Reuters are reporting that Asian spot prices for LNG edged lower over the past week amid plentiful supply, despite strong oil and coal markets.
Asian LNG prices for delivery in June slipped 20 cents to US$7.90 per million British thermal units (mmBtu), and the July contract was assessed at US$8.20 per mmBtu.
Demand emerged from several countries, including Mexico, Argentina, Taiwan, Kuwait, Turkey and India, but supply kept pace as producers from Indonesia to Trinidad churned out cargoes sold via tenders.
LNG markets are in the midst of the northern hemisphere’s low-demand spring season, during which little gas is typically used, except that demand has been relatively strong this year, driven not just by China but also by India and South America.
Stronger coal and oil markets lent little support this week.
Brent crude traded at US$77.12 a barrel, just below the US$78-level hit on 10 May, its highest since November 2014.
Benchmark European API2 next-year coal futures, meanwhile, rose by 1.7% to US$87.95 a t on 11 May, their highest level since the end of December.
Coal demand in Asia is strong and Chinese domestic prices have been rising on concerns about import restrictions.
Coal and gas markets are linked as they are the main fossil fuel competitors in power generation.
Overall, the LNG market in Asia has tightened over the past year, with the winter seasonal demand peak (December/January) and spring low (April/May) seeing significantly higher prices in 2017/2018 than in 2016/2017.
In physical markets, India’s Gujarat State Petroleum Corporation is expected to pick a supplier before the weekend for its tender seeking seven cargoes for June 2018 to March 2019.
Shell is to fill the majority of Mexico’s demand for six cargoes for delivery across May and June. Argentina’s state-run Enarsa sought eight cargoes over July – August.

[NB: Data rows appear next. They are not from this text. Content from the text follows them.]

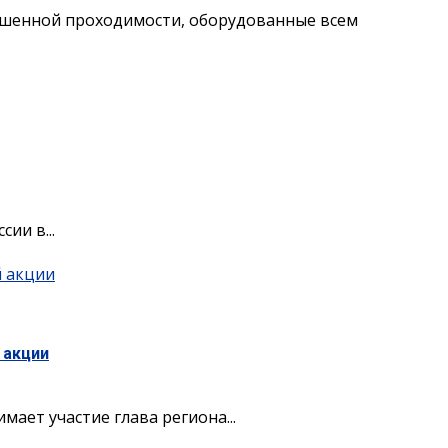
вышенной проходимости, оборудованные всем
ии в...
й акции
 акции
ает участие глава региона...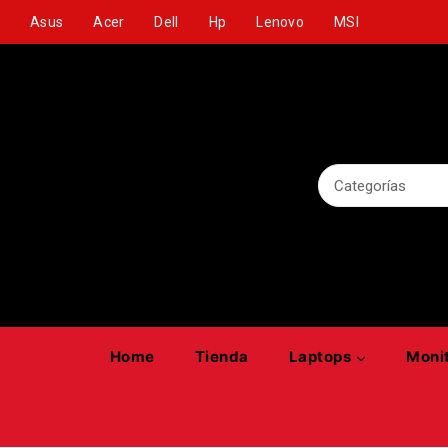
Skip
Asus
Acer
Dell
Hp
Lenovo
MSI
to
content
Search for:
Home
Tienda
Laptops
Moni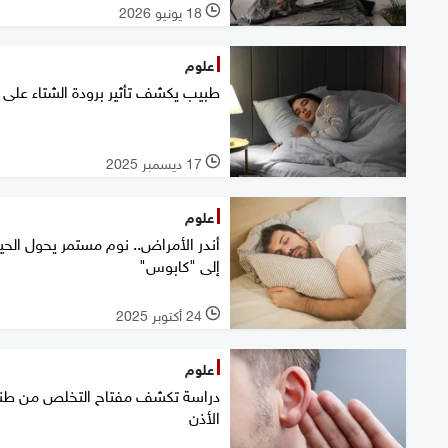
18 يونيو 2026
l
علوم
طبيب يكشف تأثير برودة الشتاء على 
17 ديسمبر 2025
l
علوم
أندر الأمراض.. نوم مستمر يحول الحيا
إلى "كابوس"
24 أكتوبر 2025
l
علوم
دراسة تكشف مفتاح التخلص من طن
الأذن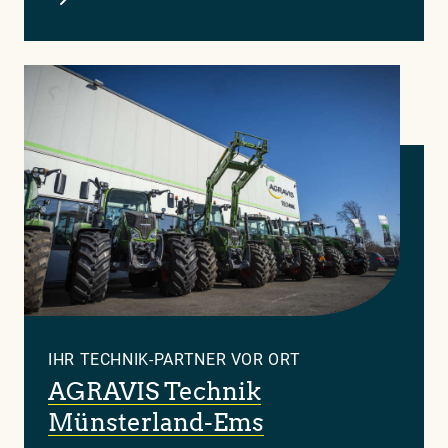
IHR TECHNIK-PARTNER VOR ORT
AGRAVIS Technik
Münsterland-Ems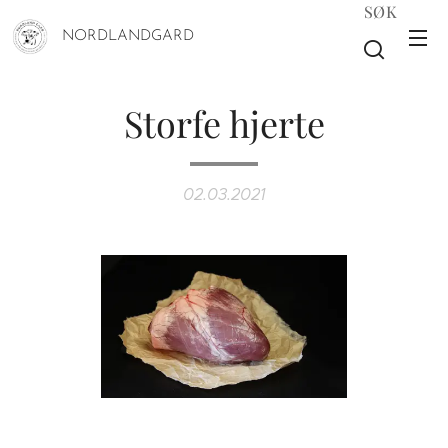
SØK
NORDLANDGARD
Storfe hjerte
02.03.2021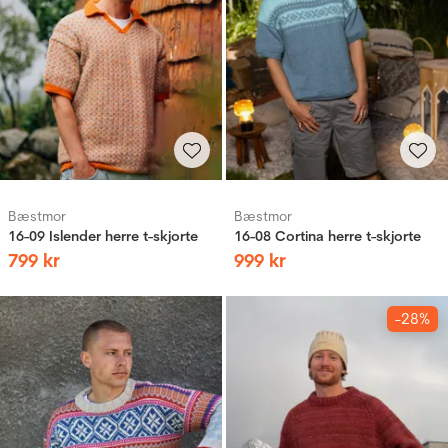
Bæstmor
Bæstmor
16-09 Islender herre t-skjorte
16-08 Cortina herre t-skjorte
799
kr
999
kr
-28%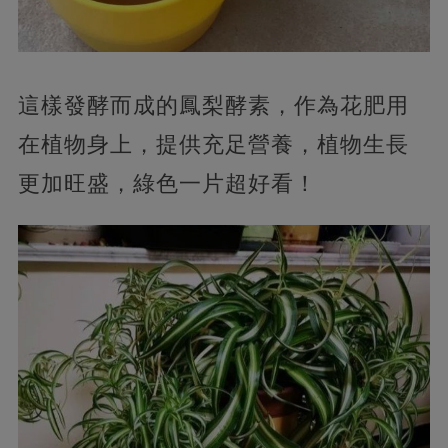
這樣發酵而成的鳳梨酵素，作為花肥用
在植物身上，提供充足營養，植物生長
更加旺盛，綠色一片超好看！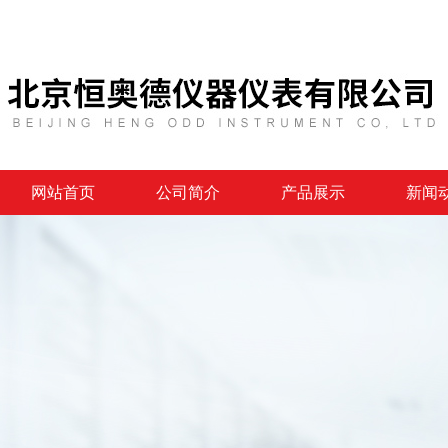
网站首页
公司简介
产品展示
新闻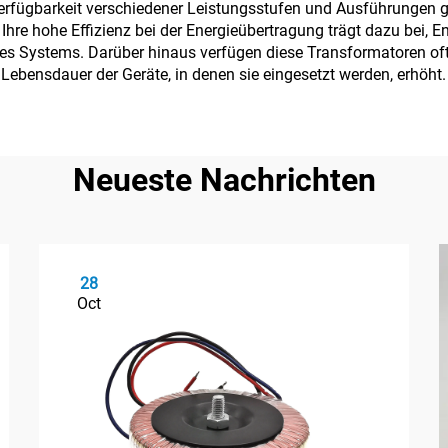
rfügbarkeit verschiedener Leistungsstufen und Ausführungen gib
Ihre hohe Effizienz bei der Energieübertragung trägt dazu bei,
es Systems. Darüber hinaus verfügen diese Transformatoren oft
Lebensdauer der Geräte, in denen sie eingesetzt werden, erhöht.
Neueste Nachrichten
28
Oct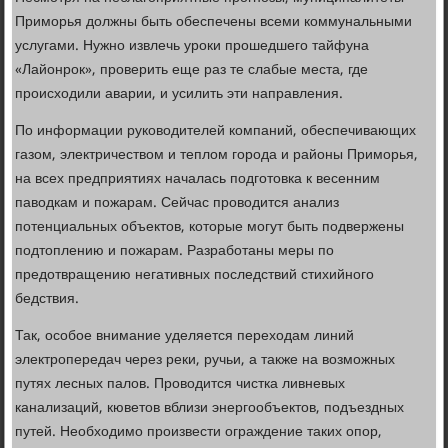
Приморья должны быть обеспечены всеми коммунальными
услугами. Нужно извлечь уроки прошедшего тайфуна
«Лайонрок», проверить еще раз те слабые места, где
происходили аварии, и усилить эти направления.
По информации руководителей компаний, обеспечивающих
газом, электричеством и теплом города и районы Приморья,
на всех предприятиях началась подготовка к весенним
паводкам и пожарам. Сейчас проводится анализ
потенциальных объектов, которые могут быть подвержены
подтоплению и пожарам. Разработаны меры по
предотвращению негативных последствий стихийного
бедствия.
Так, особое внимание уделяется переходам линий
электропередач через реки, ручьи, а также на возможных
путях лесных палов. Проводится чистка ливневых
канализаций, кюветов вблизи энергообъектов, подъездных
путей. Необходимо произвести ограждение таких опор,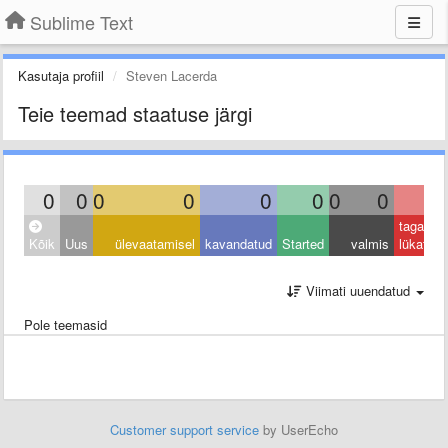
Sublime Text
Kasutaja profiil
Steven Lacerda
Teie teemad staatuse järgi
0
0
0
0
0
0
0
0
0
tagasi
Kõik
Uus
ülevaatamisel
kavandatud
Started
valmis
lükatud
Viimati uuendatud
Pole teemasid
Customer support service
by UserEcho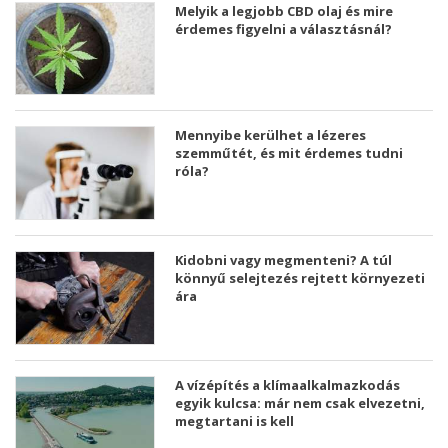
Melyik a legjobb CBD olaj és mire
érdemes figyelni a választásnál?
Mennyibe kerülhet a lézeres
szemműtét, és mit érdemes tudni
róla?
Kidobni vagy megmenteni? A túl
könnyű selejtezés rejtett környezeti
ára
A vízépítés a klímaalkalmazkodás
egyik kulcsa: már nem csak elvezetni,
megtartani is kell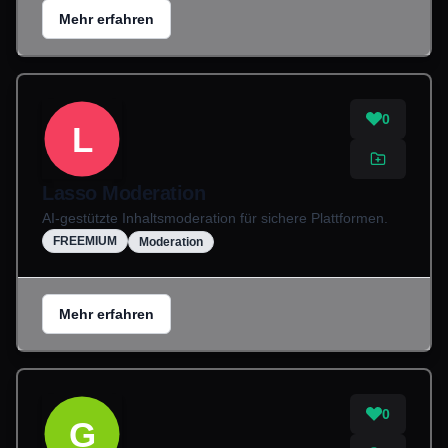
Mehr erfahren
0
L
Lasso Moderation
AI-gestützte Inhaltsmoderation für sichere Plattformen.
FREEMIUM
Moderation
Mehr erfahren
0
G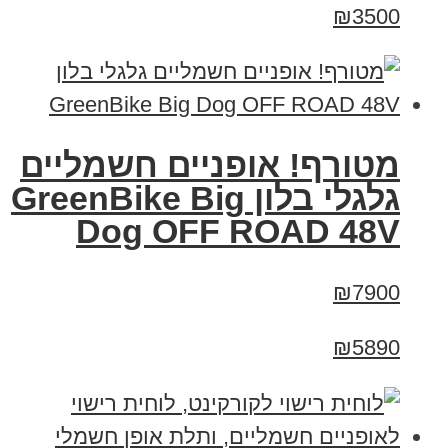
₪3500
מטורף! אופניים חשמליים
גלגלי בלון GreenBike Big
Dog OFF ROAD 48V
₪7900
₪5890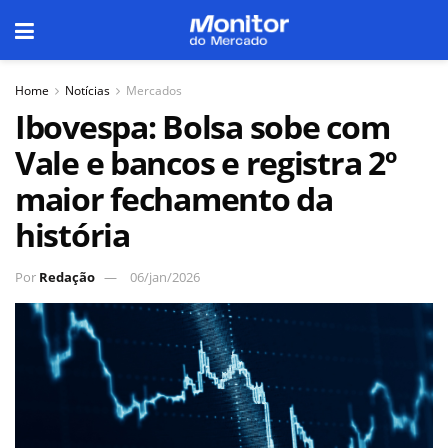
Home
Notícias
Mercados
Ibovespa: Bolsa sobe com
Vale e bancos e registra 2º
maior fechamento da
história
Por
Redação
06/jan/2026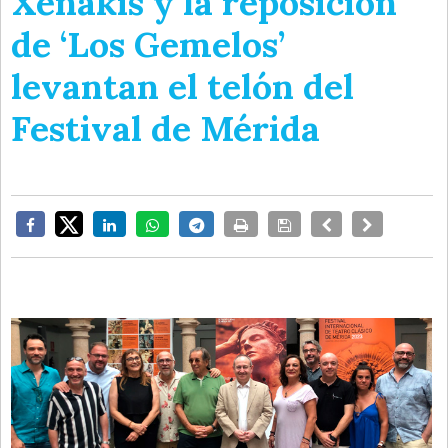
Xenakis y la reposición
de ‘Los Gemelos’
levantan el telón del
Festival de Mérida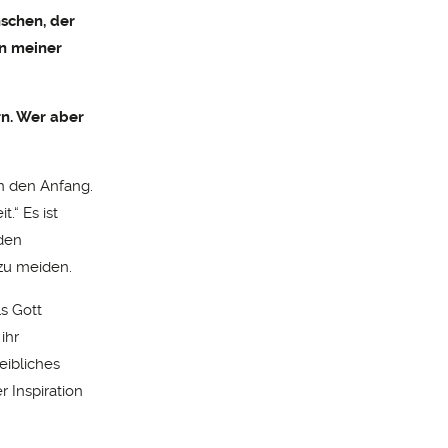
schen, der
en meiner
rn
. Wer aber
an den Anfang.
.“ Es ist
 den
 zu meiden.
ls Gott
ihr
eibliches
r Inspiration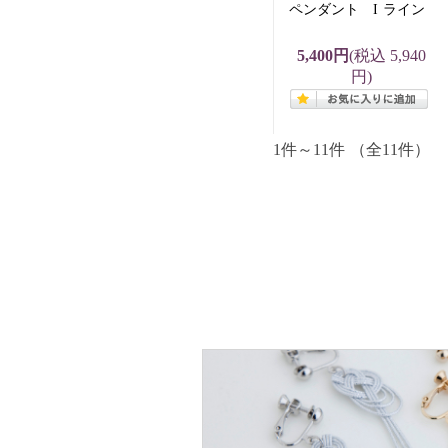
ペンダント I ライン
5,400円
(税込 5,940
円)
1件～11件 （全11件）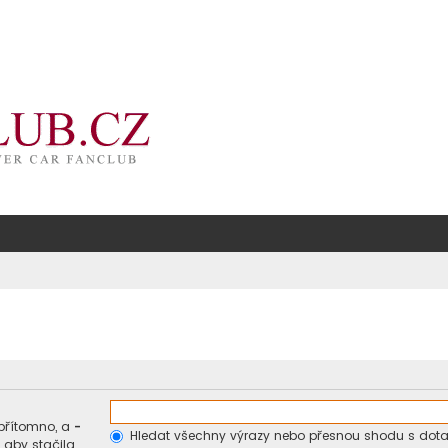
přítomno, a
-
Hledat všechny výrazy nebo přesnou shodu s dot
 aby stačila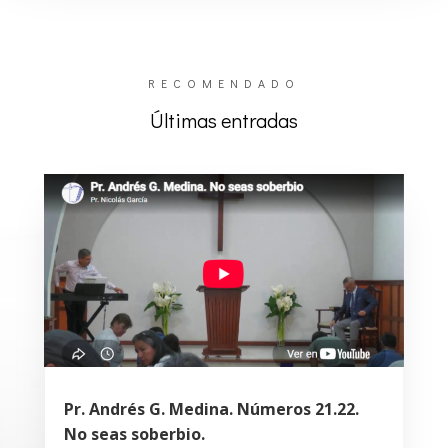
RECOMENDADO
Últimas entradas
Pr. Andrés G. Medina. Números 21.22.
No seas soberbio.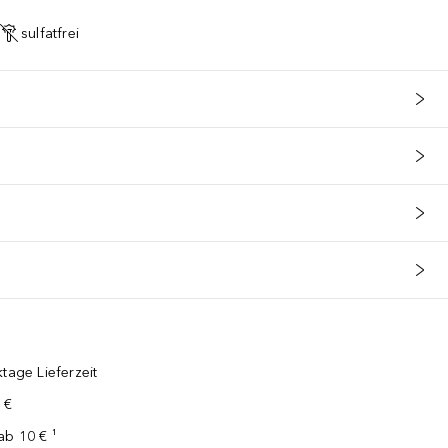
sulfatfrei
tage Lieferzeit
 €
ab 10 € ¹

Trinidad’s Point Fortin LNG Exports likely awarded its tender to sell a 8 June loading cargo.
Traders also awaited the results of sell tenders by Angola for cargoes loading in May and June, respectively.
Kuwait Petroleum Corp sought a June cargo, paying an estimated US$7.80 per mmBtu, according to traders.
Meanwhile, Exxon Mobil’s Papua New Guinea export plant has offered two cargoes for May and June.